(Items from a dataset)
-*-*-
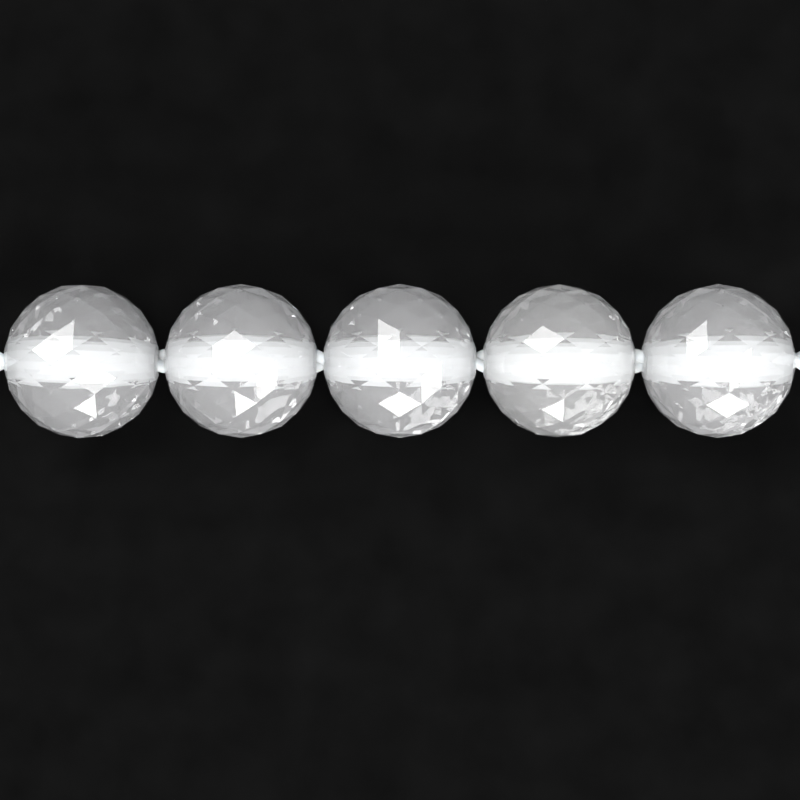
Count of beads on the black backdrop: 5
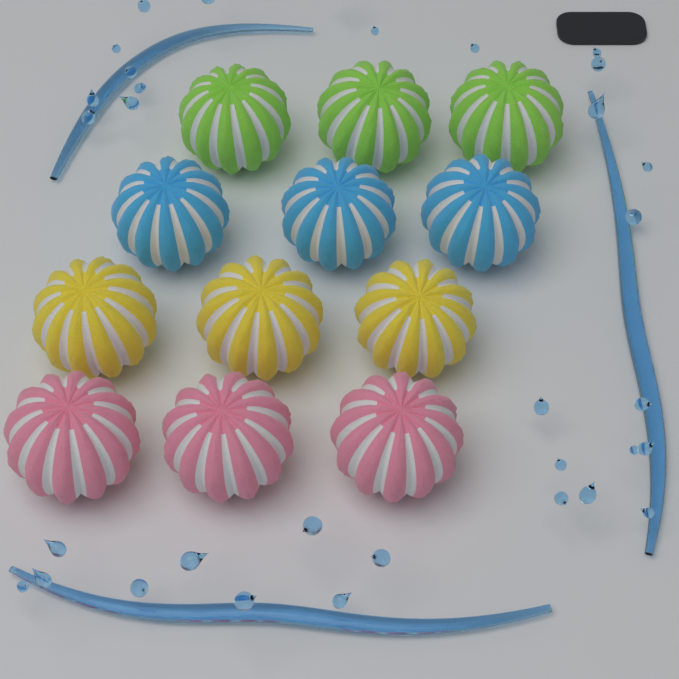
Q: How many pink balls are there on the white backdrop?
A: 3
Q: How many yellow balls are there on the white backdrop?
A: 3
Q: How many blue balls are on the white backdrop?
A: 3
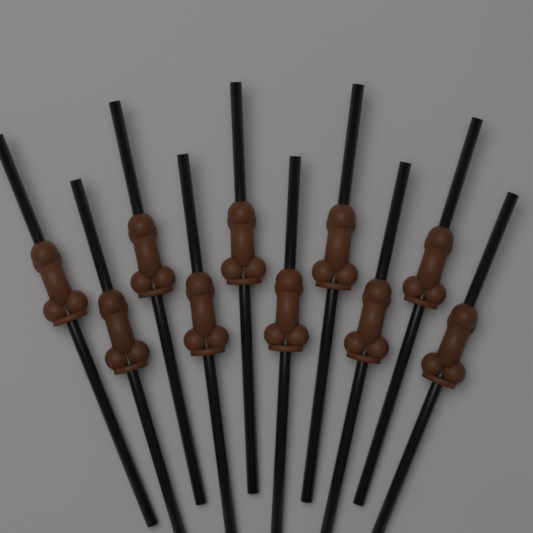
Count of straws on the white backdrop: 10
-*-*-
Set exercise:
Format every line of the entries above as a Markdown table with two columns, Row and Line Text, omitting blank lines. Leave the pictures out of your answer.

Worked solution:
| Row | Line Text |
|---|---|
| 1 | Count of beads on the black backdrop: 5 |
| 2 | Q: How many pink balls are there on the white backdrop? |
| 3 | A: 3 |
| 4 | Q: How many yellow balls are there on the white backdrop? |
| 5 | A: 3 |
| 6 | Q: How many blue balls are on the white backdrop? |
| 7 | A: 3 |
| 8 | Count of straws on the white backdrop: 10 |